◆ **EXTRACT TO READ**
# Soft sound from AUX cable......



## rcatank (Sep 21, 2006)

So I recently just bought a new AUX Input cable for my BMW E39 and after a successful installation, I went to test the setup, and was sadly disappointed. The AUX cable, as everyone knows lets you plug mp3 players and such to the factory stereo. Well one thing I found out after plugging this device is no matter how turned up my mp3 player was, the sound coming from the speakers was very low. And just turning it up would give this hissing sound, so kinda pointless.

Any suggestions on how to resolve this problem? My own suggestion would be add a RCA pre-amp between the connector behind the stereo and my mp3 player. I know you get some things that I have seen on these forums to solve this but they aren't cheap. My budget is $25 max.

thx


----------



## SRFast (Sep 3, 2003)

rcatank said:


> So I recently just bought a new AUX Input cable for my BMW E39 and after a successful installation, I went to test the setup, and was sadly disappointed. The AUX cable, as everyone knows lets you plug mp3 players and such to the factory stereo. Well one thing I found out after plugging this device is no matter how turned up my mp3 player was, the sound coming from the speakers was very low. And just turning it up would give this hissing sound, so kinda pointless.
> 
> Any suggestions on how to resolve this problem? My own suggestion would be add a RCA pre-amp between the connector behind the stereo and my mp3 player. I know you get some things that I have seen on these forums to solve this but they aren't cheap. My budget is $25 max.
> 
> thx


Did you adjust the audio level/bass/treble levels of the aux adapter? When in the AUX mode, press the AUDIO button on center console controls to access these functions. A combination of the volume knob, the aux audio level (mine is set at 5) and the MP3 player's volume control should give you the desire results.

Hope this helps......JL


----------



## tom @ eas (May 5, 2004)

Also, what type of MP3 player are you using?


----------



## rcatank (Sep 21, 2006)

I havnt tried the AUDIO setting yet, but its a Zen Ultra 30GB.

Btw, I am cheap so I will post how I did things later. thx


----------

◆ **DATASET RECORDS**
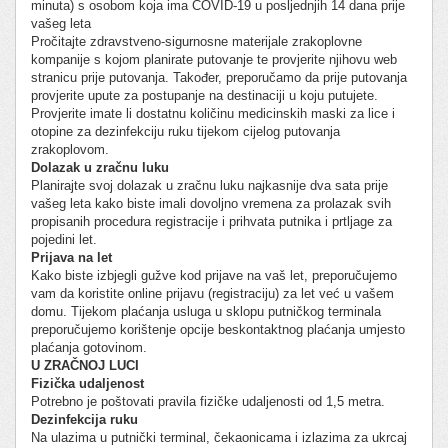
minuta) s osobom koja ima COVID-19 u posljednjih 14 dana prije
vašeg leta
Pročitajte zdravstveno-sigurnosne materijale zrakoplovne
kompanije s kojom planirate putovanje te provjerite njihovu web
stranicu prije putovanja. Također, preporučamo da prije putovanja
provjerite upute za postupanje na destinaciji u koju putujete.
Provjerite imate li dostatnu količinu medicinskih maski za lice i
otopine za dezinfekciju ruku tijekom cijelog putovanja
zrakoplovom.
Dolazak u zračnu luku
Planirajte svoj dolazak u zračnu luku najkasnije dva sata prije
vašeg leta kako biste imali dovoljno vremena za prolazak svih
propisanih procedura registracije i prihvata putnika i prtljage za
pojedini let.
Prijava na let
Kako biste izbjegli gužve kod prijave na vaš let, preporučujemo
vam da koristite online prijavu (registraciju) za let već u vašem
domu. Tijekom plaćanja usluga u sklopu putničkog terminala
preporučujemo korištenje opcije beskontaktnog plaćanja umjesto
plaćanja gotovinom.
U ZRAČNOJ LUCI
Fizička udaljenost
Potrebno je poštovati pravila fizičke udaljenosti od 1,5 metra.
Dezinfekcija ruku
Na ulazima u putnički terminal, čekaonicama i izlazima za ukrcaj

◆ **COMPLETE THE FOLLOWING**
(A) In the AUX cable thread, what MP3 player does rcatank use?
(B) Reproduce word for word the stretch of the AUX cable thread from "## tom @ eas" through "Zen Ultra 30GB.".
(C) Which distinct usernames appear as post authors in the AUX cable thread?

◆ **RESULTS OF THE TASKS**
(A) A Zen Ultra 30GB.

(B)
## tom @ eas (May 5, 2004)

Also, what type of MP3 player are you using?


----------



## rcatank (Sep 21, 2006)

I havnt tried the AUDIO setting yet, but its a Zen Ultra 30GB.

(C) rcatank, SRFast, tom @ eas